● EXERCISE BRIEF
Print nothing except the line holding "left shoulder: (987, 365)" and the lines that come after it in the material below, and leave the pictures out.

*** Opening SOURCE MATERIAL ***

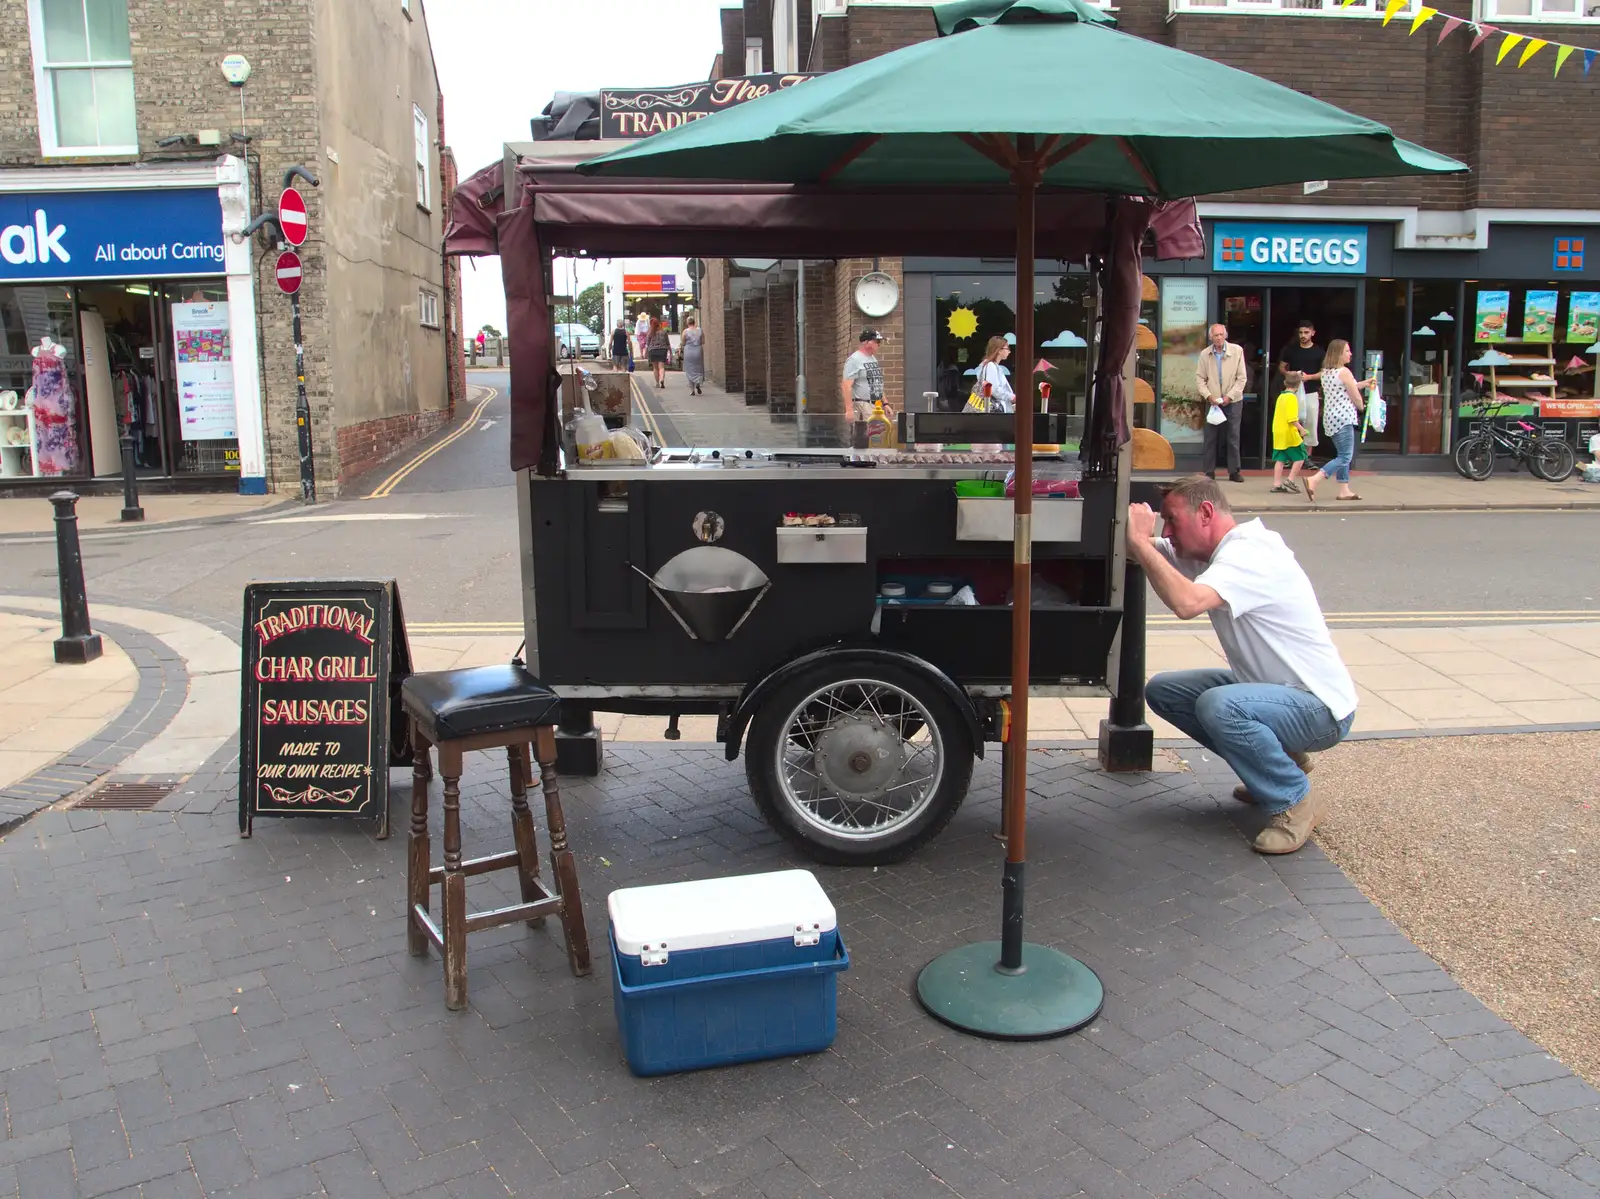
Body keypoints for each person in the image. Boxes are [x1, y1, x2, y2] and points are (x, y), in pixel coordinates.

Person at [1127, 476, 1357, 854]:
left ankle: (1293, 801)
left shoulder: (1250, 555)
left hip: (1319, 709)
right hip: (1278, 693)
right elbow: (1148, 553)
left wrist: (1138, 540)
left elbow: (1186, 603)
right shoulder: (1213, 552)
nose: (1167, 532)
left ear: (1205, 513)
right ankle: (1276, 764)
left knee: (1219, 706)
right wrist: (1130, 533)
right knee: (1165, 691)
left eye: (1172, 520)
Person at [1305, 339, 1373, 503]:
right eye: (1347, 351)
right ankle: (1314, 479)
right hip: (1344, 418)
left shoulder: (1327, 372)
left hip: (1331, 418)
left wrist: (1366, 383)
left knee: (1342, 454)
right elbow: (1354, 395)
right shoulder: (1344, 372)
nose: (1350, 354)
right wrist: (1363, 408)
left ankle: (1344, 490)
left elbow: (1351, 386)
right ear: (1339, 354)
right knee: (1345, 457)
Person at [1195, 323, 1247, 482]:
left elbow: (1242, 378)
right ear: (1211, 337)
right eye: (1215, 335)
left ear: (1225, 335)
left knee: (1233, 436)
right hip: (1213, 401)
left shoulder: (1237, 351)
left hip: (1233, 401)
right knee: (1211, 437)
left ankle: (1234, 471)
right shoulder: (1205, 354)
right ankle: (1209, 471)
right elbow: (1199, 379)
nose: (1218, 338)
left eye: (1221, 335)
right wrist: (1208, 396)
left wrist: (1230, 396)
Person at [1276, 319, 1322, 453]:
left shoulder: (1319, 352)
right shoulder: (1291, 350)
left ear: (1313, 333)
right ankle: (1291, 456)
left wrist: (1309, 377)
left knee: (1311, 424)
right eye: (1301, 332)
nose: (1303, 335)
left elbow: (1324, 372)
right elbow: (1281, 367)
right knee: (1291, 424)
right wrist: (1289, 374)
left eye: (1306, 332)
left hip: (1311, 392)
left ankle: (1307, 457)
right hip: (1292, 392)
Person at [1269, 388, 1309, 494]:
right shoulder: (1291, 397)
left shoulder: (1281, 396)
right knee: (1301, 456)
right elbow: (1292, 419)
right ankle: (1290, 480)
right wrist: (1302, 429)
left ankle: (1276, 484)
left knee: (1280, 459)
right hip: (1290, 433)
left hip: (1278, 432)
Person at [841, 328, 886, 419]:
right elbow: (846, 385)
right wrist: (849, 410)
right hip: (862, 405)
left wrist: (885, 403)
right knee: (862, 433)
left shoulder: (873, 358)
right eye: (876, 341)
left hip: (876, 405)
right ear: (866, 342)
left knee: (877, 433)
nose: (879, 344)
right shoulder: (854, 360)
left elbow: (876, 383)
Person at [965, 335, 1016, 412]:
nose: (1009, 351)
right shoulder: (991, 366)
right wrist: (1012, 397)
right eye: (1007, 348)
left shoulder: (987, 365)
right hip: (993, 409)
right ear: (999, 350)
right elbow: (995, 390)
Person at [681, 316, 706, 395]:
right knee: (698, 368)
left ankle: (692, 390)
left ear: (687, 323)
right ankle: (698, 384)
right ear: (694, 322)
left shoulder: (685, 331)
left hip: (688, 351)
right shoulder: (700, 330)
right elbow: (703, 341)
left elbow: (683, 343)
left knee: (689, 369)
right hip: (698, 350)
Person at [646, 316, 671, 389]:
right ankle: (662, 380)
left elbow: (647, 343)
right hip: (662, 350)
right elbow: (667, 343)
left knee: (655, 368)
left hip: (652, 350)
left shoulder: (650, 333)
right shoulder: (663, 332)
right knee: (661, 367)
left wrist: (645, 353)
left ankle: (657, 383)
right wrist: (670, 352)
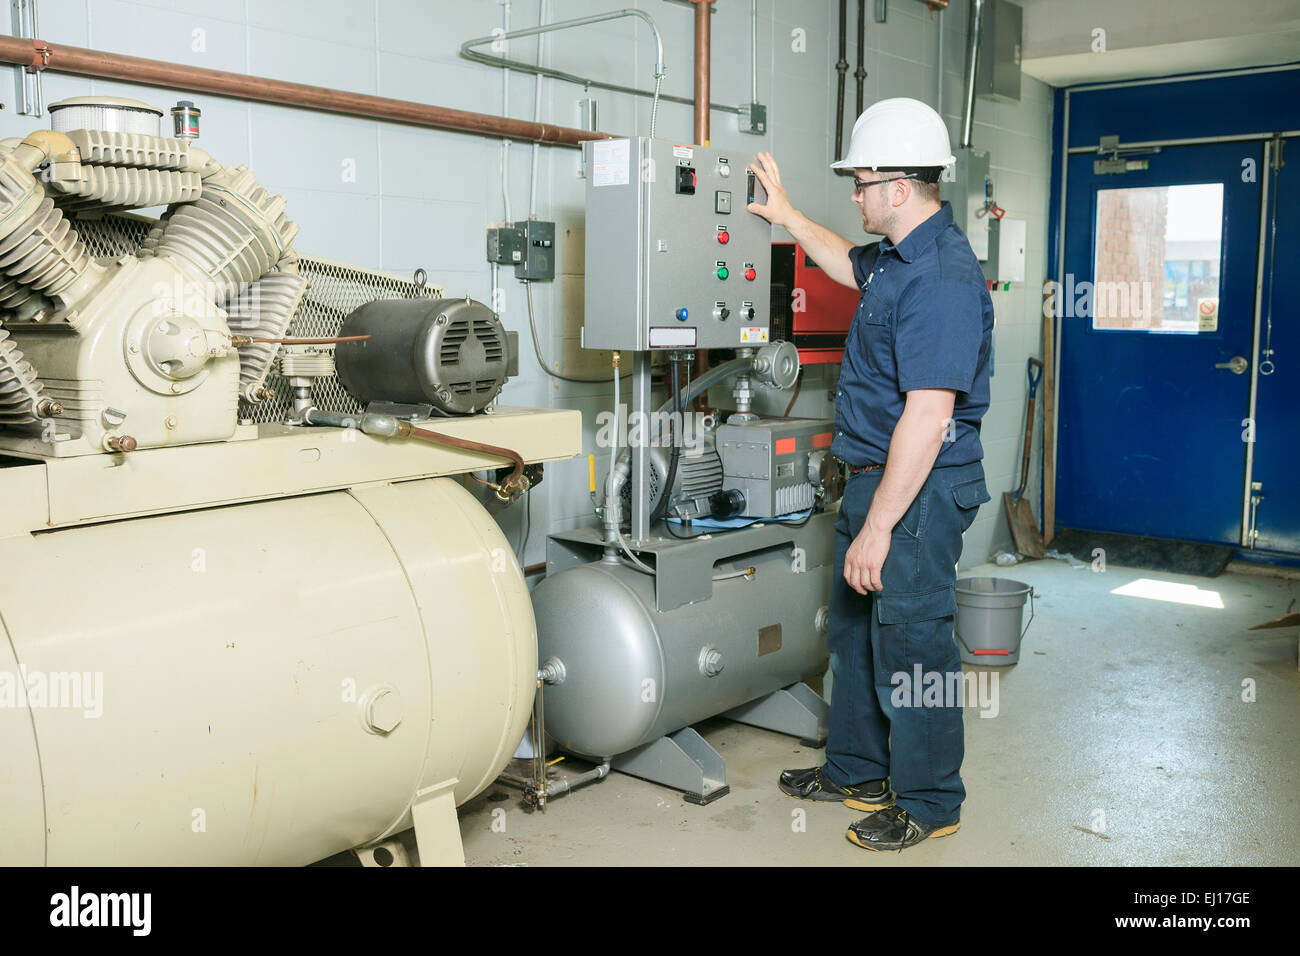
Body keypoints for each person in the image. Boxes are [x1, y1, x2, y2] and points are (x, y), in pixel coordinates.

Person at [747, 97, 993, 852]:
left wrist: (881, 526)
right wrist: (787, 215)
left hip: (914, 490)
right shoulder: (893, 259)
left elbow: (927, 419)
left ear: (899, 187)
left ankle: (928, 798)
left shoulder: (944, 278)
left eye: (860, 182)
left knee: (915, 643)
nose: (852, 196)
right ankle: (857, 768)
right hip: (870, 476)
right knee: (855, 632)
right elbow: (839, 261)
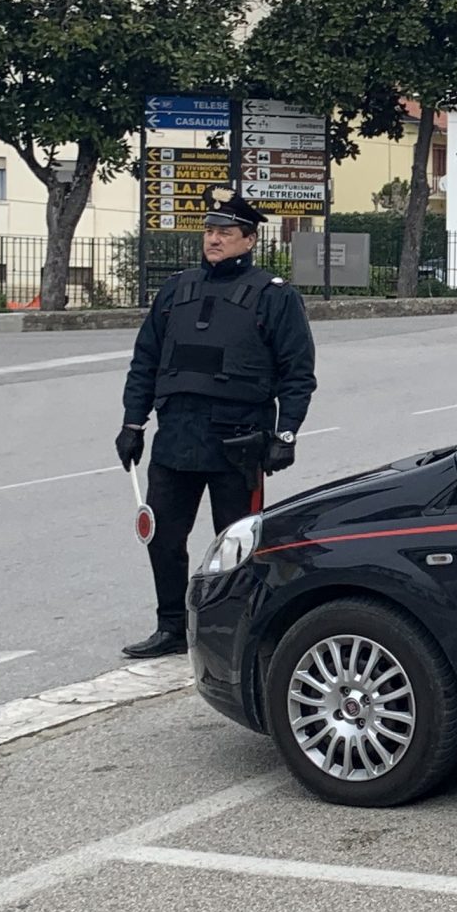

*** Closing SOURCE MATERIAL ***

● OUTPUT BELOW
left shoulder: (987, 365)
right hip: (993, 409)
right ear: (999, 350)
right elbow: (995, 390)
Person at [681, 316, 706, 395]:
right knee: (698, 368)
left ankle: (692, 390)
left ear: (687, 323)
right ankle: (698, 384)
right ear: (694, 322)
left shoulder: (685, 331)
left hip: (688, 351)
right shoulder: (700, 330)
right elbow: (703, 341)
left elbow: (683, 343)
left knee: (689, 369)
right hip: (698, 350)
Person at [646, 316, 671, 389]:
right ankle: (662, 380)
left elbow: (647, 343)
right hip: (662, 350)
right elbow: (667, 343)
left knee: (655, 368)
left hip: (652, 350)
left shoulder: (650, 333)
right shoulder: (663, 332)
right knee: (661, 367)
left wrist: (645, 353)
left ankle: (657, 383)
right wrist: (670, 352)
Body keypoints for each person in the image. Boxes are [x1, y1, x2, y2] and points are (x, y), in pixel coordinates.

Person at [747, 97, 993, 852]:
left wrist: (881, 526)
right wrist: (787, 215)
left hip: (914, 490)
right shoulder: (893, 259)
left elbow: (927, 419)
left ear: (899, 187)
left ankle: (928, 798)
left shoulder: (944, 278)
left eye: (860, 182)
left knee: (915, 643)
nose: (852, 196)
right ankle: (857, 768)
right hip: (870, 476)
right knee: (855, 632)
right elbow: (839, 261)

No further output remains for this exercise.